The following table illustrates an example Entry configuration for each of these workloads. This configuration used existing rack infrastructure and did not require modifications to power or networking.

Enterprise AI / Edge AI / Data Analytics

2U NVIDIA-Certified System

Dual Intel Xeon Silver 4215 2.5G, 8C/16T, 9.6GT/s,

11M Cache, Turbo, HT (85W) DDR4-2400

24x 16GB RDIMM, 3200MT/s, Dual Rank

2x 1.92TB SSD SATA Mix Use 6Gbps 512,

2.5in Hot-plug AG Drive, 3 DWPD, 10512 TBW

1x 16GB microSDHC/SDXC Card

Onboard networking

Dual, Hot-plug, Redundant Power Supply (1+1), 1600W

NVIDIA ConnectX-6 Lx 25G NIC

NVIDIA SN2410 Top of Rack

1x NVIDIA A30 (Optional: A100)

Important

NVIDIA A30 and A100 GPUs are compute-only GPUs and are not suitable for Remote Collaboration/ProViz workloads.

The following table illustrates the rack density using existing power and networking.

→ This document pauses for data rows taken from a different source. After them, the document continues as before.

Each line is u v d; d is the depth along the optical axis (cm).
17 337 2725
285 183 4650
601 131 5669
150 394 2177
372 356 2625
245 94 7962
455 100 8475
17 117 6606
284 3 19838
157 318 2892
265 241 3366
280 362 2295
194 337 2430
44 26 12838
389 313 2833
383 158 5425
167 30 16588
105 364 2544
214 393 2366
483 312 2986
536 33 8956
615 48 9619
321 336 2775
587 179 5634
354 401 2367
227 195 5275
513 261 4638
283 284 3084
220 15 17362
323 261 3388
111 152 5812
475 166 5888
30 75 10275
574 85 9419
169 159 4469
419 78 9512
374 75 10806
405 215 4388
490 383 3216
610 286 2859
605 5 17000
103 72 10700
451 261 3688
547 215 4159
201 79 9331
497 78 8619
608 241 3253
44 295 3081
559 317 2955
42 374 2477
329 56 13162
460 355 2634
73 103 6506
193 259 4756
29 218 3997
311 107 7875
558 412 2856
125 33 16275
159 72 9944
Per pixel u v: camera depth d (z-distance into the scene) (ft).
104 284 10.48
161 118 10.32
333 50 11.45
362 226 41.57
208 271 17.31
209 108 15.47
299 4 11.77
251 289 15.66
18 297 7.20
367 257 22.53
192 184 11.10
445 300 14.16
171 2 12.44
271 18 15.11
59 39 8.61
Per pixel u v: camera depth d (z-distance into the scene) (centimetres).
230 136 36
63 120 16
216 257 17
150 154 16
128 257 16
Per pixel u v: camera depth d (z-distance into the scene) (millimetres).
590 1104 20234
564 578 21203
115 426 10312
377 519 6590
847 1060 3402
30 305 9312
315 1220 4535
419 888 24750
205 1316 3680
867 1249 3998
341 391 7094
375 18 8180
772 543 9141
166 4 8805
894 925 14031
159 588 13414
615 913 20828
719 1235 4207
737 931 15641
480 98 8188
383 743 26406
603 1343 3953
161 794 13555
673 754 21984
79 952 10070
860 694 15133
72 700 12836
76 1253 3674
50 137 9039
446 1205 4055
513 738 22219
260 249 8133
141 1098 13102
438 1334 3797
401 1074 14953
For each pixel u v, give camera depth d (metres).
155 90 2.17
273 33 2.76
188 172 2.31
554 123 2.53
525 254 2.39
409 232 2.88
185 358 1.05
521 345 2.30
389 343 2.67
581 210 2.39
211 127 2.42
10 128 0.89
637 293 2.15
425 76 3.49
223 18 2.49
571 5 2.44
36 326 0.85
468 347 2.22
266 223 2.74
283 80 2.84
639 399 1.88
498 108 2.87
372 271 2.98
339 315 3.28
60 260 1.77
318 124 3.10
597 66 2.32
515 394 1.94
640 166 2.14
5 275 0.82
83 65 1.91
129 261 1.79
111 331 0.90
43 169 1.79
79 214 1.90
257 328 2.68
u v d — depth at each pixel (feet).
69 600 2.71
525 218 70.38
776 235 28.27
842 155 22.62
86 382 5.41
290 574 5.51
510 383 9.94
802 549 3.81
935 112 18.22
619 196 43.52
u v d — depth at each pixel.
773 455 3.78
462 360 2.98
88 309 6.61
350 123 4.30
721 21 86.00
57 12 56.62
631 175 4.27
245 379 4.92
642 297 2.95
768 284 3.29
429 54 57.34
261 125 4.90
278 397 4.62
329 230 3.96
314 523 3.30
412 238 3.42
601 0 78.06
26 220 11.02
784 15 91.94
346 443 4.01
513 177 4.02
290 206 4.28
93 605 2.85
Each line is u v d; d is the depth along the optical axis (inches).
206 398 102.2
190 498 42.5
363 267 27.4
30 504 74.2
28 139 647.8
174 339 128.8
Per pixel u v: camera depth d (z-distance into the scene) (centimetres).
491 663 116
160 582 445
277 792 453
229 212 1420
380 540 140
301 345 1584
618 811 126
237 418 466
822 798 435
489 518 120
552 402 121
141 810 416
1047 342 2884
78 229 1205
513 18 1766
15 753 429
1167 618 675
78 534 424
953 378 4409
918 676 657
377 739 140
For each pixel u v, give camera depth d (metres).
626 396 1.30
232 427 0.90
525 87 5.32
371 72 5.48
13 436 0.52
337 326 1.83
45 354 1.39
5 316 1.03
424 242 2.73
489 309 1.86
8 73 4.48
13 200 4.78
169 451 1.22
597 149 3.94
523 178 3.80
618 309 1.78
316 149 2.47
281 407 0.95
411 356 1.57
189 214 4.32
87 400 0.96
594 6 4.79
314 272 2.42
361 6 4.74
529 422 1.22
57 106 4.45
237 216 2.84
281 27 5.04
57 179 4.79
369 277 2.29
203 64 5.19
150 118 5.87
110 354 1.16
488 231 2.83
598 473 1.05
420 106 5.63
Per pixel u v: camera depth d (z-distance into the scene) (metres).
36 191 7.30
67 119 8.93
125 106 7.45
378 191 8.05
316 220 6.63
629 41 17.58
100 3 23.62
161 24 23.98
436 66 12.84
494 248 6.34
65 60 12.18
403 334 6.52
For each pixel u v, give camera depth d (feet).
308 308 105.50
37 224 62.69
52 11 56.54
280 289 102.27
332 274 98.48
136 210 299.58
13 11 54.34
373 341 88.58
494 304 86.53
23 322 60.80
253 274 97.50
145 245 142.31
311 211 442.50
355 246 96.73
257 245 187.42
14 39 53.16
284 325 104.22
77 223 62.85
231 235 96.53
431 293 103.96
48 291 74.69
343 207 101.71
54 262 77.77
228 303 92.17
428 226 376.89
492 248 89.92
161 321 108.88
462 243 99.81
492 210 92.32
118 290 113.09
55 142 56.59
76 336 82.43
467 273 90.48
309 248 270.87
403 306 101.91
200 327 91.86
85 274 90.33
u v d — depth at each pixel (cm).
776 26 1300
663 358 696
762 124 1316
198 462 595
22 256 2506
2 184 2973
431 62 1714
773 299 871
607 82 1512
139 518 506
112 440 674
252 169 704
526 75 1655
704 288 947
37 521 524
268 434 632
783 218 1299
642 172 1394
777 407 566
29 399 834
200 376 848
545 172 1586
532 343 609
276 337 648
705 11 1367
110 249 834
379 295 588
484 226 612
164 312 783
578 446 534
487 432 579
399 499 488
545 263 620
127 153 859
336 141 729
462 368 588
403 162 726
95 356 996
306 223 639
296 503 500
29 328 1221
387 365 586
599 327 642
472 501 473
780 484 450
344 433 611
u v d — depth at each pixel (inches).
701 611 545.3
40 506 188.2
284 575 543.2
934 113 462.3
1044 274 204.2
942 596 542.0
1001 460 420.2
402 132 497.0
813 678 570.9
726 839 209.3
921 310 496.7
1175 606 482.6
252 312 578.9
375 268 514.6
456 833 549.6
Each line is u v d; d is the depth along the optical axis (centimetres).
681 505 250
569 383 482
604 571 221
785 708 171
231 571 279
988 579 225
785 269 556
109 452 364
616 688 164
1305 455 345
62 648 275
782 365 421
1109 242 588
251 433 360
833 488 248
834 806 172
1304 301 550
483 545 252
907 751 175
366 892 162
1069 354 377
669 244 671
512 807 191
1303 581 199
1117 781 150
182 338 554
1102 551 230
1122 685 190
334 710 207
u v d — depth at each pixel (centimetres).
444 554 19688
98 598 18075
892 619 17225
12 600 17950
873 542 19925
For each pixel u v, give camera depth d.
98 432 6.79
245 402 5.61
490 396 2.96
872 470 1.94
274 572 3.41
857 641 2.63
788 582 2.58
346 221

It is important to note that rack density is maintained even when adding GPU resources since our sizing calculations were designed to optimize the power consumption by reducing the specification of the CPU to a lower wattage CPU.

This rack configuration would consist of 20 Enterprise/Edge AI nodes requiring ~12.4 kW of power. Please refer to Sizing Guide Appendix for additional clarification regarding Entry sizing calculations.

Enterprise AI / Edge AI / Data Analytics

../_images/good-01.png

Rack Density

20 nodes requiring ~12.4 kW of power

Networking

Entry configuration networking options depend on whether the current infrastructure is based upon 10G or 25G networking.

If the current infrastructure is based on 10G, the servers can leverage onboard/built-in networking. If the existing infrastructure supports 25G, it is recommended to use the NVIDIA Mellanox ConnectX-6 LX PCIe, with your existing 25G switch that supports RoCE or paired with an NVIDIA® Mellanox® SN2410 switch. This will result in greater performance when executing AI Enterprise multi-node workloads.

Storage

Optimal access to storage is essential for AI Enterprise multi-node workloads; it depends on workload types, such as training or inference, and the dataset’s size. Suppose the storage array cannot promptly provide access to the dataset. In that case, the overall performance could be impacted while the GPU is waiting for more data. Enabling NFS Cache is an option to consider for the Entry configuration, reducing the load on the centralized storage array. NFS Cache can be used for any existing storage infrastructure. For more information on NFS Cache and its benefits, refer to the DGX Best Practices, NFS Cache for Deep Learning.

Performance

By adding A30 GPUs to existing rack infrastructure, organizations can dramatically increase performance throughput for AI Enterprise workloads using a Entry configuration. The Entry configuration can improve performance up to 20x when compared to a CPU-only node rack.

For more information regarding performance test results, see the Sizing Guide Appendix.